You can look through the submenus if you like but they primarily give options for multiple regression and require the consideration of the independent variable as a vector instead of as a number — this elevation of data from a number to a vector is the basis of multivariate statistics so we’ll leave that for now. Running the analysis produces four output tables. You can ignore the “Variables Entered/Removed” table (it is for advanced multiple regression analysis). The other tables show :

The “Model Summary” gives r and s_{\rm est} plus r^{2} and r^{2}_{\rm adj} that we’ll discuss when we look at multiple regression. The ANOVA table gives information about the significance of r (and therefore of the overall significance of the regression). We used t to test the significance of r. You can recover the t test statistic from F in the ANOVA table; t = \sqrt{F}. Here p = 0.454 so the model fit is not significant (do not reject H_{0}). Even though the fit is not significant, the regression can still be done and this is reported in the last output table. The coefficients are reported in the B column. They are called Unstandardized Coefficients because the data, x and y, have not been z-transformed.
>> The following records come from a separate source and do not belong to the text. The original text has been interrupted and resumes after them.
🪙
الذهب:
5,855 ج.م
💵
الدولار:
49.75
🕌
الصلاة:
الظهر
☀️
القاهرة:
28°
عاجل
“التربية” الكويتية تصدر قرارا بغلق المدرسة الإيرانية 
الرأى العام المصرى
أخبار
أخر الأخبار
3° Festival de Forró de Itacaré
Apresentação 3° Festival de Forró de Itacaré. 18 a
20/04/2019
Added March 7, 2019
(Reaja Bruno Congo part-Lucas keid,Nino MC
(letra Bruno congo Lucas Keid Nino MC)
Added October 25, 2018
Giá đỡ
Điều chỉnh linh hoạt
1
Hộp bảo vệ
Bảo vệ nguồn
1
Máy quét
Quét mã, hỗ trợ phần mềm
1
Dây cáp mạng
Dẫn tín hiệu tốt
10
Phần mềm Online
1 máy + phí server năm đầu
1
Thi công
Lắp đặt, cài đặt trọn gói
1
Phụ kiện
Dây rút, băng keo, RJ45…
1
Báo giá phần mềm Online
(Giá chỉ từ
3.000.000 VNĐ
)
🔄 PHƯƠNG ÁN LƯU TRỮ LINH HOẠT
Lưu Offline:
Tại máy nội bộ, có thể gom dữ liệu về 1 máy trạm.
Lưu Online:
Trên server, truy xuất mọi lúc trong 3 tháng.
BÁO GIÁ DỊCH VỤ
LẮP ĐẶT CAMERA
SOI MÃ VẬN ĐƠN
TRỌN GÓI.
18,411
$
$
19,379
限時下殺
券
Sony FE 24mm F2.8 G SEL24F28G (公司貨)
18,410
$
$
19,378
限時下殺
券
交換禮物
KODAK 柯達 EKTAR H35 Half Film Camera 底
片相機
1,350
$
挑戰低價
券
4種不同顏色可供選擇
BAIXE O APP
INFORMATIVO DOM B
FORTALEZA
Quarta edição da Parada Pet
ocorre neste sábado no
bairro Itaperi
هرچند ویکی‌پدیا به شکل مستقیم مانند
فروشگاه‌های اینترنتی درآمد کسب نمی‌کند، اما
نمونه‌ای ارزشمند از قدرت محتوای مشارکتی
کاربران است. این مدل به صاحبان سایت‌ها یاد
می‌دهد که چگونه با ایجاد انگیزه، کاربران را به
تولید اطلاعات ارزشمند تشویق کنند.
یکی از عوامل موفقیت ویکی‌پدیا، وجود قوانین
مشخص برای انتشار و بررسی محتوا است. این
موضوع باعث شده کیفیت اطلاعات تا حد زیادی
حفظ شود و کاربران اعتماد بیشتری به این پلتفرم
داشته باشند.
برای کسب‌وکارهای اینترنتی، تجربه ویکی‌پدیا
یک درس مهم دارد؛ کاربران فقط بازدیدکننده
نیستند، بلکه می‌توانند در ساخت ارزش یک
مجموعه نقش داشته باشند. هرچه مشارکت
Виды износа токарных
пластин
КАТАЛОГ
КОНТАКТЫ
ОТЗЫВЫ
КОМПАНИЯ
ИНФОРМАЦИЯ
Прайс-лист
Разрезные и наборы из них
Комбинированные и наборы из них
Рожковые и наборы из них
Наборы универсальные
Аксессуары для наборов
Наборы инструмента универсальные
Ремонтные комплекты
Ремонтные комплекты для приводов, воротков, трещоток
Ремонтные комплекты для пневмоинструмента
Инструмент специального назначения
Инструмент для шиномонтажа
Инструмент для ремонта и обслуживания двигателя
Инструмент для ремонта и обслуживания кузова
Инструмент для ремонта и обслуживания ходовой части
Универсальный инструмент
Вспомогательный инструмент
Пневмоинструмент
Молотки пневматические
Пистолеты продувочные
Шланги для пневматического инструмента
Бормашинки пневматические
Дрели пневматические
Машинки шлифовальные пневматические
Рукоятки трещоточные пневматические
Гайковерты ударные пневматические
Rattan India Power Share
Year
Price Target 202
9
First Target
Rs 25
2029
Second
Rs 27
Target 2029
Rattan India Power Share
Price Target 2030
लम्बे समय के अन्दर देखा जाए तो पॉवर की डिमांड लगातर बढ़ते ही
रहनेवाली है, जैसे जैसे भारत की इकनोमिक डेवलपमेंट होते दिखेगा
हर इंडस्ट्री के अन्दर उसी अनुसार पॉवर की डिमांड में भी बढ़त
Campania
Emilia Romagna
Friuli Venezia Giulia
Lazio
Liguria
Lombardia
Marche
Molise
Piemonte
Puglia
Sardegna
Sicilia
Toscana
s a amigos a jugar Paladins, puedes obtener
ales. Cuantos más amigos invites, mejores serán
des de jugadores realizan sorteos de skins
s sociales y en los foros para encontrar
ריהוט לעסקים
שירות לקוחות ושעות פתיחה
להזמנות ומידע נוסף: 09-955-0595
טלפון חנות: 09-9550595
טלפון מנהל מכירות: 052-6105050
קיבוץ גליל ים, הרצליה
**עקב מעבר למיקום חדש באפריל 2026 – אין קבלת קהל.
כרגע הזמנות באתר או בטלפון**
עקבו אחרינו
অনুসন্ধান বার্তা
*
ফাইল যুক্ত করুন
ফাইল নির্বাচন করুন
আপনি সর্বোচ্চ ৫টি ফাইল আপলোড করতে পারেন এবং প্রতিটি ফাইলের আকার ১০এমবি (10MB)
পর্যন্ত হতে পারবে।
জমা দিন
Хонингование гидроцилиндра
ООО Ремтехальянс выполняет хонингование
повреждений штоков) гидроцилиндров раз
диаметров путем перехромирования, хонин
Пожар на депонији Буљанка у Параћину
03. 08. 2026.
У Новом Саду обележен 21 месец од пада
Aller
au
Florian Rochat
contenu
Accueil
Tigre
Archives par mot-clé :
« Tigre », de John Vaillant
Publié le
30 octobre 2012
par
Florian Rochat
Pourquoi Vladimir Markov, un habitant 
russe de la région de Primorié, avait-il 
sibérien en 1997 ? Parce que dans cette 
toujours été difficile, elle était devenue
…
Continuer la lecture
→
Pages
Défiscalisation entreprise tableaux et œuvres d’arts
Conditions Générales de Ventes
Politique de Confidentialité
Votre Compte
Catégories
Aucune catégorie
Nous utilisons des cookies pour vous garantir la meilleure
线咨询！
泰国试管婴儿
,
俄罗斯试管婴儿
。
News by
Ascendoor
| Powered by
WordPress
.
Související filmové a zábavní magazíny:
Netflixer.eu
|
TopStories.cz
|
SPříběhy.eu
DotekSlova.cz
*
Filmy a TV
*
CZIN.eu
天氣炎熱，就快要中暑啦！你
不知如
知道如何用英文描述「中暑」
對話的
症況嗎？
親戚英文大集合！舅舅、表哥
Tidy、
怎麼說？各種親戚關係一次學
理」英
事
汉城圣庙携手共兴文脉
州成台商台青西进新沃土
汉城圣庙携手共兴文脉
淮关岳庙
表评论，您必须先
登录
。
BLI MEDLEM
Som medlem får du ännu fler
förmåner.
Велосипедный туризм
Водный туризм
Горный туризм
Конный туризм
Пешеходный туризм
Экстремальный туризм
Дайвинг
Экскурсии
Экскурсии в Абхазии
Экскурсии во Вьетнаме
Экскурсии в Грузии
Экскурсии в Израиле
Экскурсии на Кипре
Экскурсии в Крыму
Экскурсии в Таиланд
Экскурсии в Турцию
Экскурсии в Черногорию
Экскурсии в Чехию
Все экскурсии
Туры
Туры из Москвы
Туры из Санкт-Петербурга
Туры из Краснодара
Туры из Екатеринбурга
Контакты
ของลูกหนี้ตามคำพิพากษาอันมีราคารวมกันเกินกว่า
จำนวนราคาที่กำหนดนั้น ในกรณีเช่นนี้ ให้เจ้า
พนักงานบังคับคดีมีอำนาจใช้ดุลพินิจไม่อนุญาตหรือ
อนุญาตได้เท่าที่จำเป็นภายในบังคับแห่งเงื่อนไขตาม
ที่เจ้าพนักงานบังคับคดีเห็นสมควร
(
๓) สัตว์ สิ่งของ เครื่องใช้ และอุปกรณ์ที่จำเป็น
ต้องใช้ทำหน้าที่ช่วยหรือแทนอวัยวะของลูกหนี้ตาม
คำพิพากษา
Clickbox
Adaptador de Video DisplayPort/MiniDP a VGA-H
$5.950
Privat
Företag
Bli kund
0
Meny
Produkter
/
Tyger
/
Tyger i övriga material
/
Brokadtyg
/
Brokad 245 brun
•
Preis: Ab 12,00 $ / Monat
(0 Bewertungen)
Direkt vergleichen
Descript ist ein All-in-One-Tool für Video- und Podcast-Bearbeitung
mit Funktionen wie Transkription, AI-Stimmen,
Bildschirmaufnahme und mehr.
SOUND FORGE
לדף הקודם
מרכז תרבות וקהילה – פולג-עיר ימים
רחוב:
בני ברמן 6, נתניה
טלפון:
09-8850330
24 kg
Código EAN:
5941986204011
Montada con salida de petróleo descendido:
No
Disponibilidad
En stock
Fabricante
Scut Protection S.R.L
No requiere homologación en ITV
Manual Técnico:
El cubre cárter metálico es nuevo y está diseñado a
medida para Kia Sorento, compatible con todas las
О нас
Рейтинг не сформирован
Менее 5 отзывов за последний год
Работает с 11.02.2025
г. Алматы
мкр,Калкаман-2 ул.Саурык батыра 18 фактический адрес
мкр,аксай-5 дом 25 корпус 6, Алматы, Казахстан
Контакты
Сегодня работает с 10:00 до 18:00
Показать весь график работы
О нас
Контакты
The first line gives the intercept (a or b_{0}), the second line the slope (b or b_{1}) so

    \begin{eqnarray*} y & = & a + bx \\ y & = & b_{0} + b_{1}x \\ y & = & 64.309 -0.173 x \\ \end{eqnarray*}

For each of the two regression coefficients, a standard error can be computed, along with confidence intervals for the coefficients, and the significance of the coefficients (H_{0}: b_{i} = 0) tested with a t test statistic. We haven’t covered that aspect of linear regression but we can see the standard errors, t test statistics and associated p values in the “Coefficients” output table. Here b_{0}, the intercept, is significant while b_{1} the slope, is not. The last thing to notice is Beta in the Standardized Coefficients column. Imagine that we z-transform our variables x and y to z_{x} and z_{y} and then did a linear regression on the z-transformed variables. Then the result would be

    \begin{eqnarray*} z_{y} & = & \beta z_{x} \\ z_{y} & = & -0.201 z_{x} \end{eqnarray*}

In this case the regression is still insignificant, z-transforming can’t change that. There is no intercept in this case because the average of each of z-transformed variables is zero and this leads to an intercept of zero.

Finally, let’s see how we can plot the regression line. Generate a scatterplot and then double click on the plot and then click on the little icon that shows a line through scatterplot data :

SPSS screenshot © International Business Machines Corporation.

and

SPSS screenshot © International Business Machines Corporation.

The equation of the regression line is computed instantly and is plotted.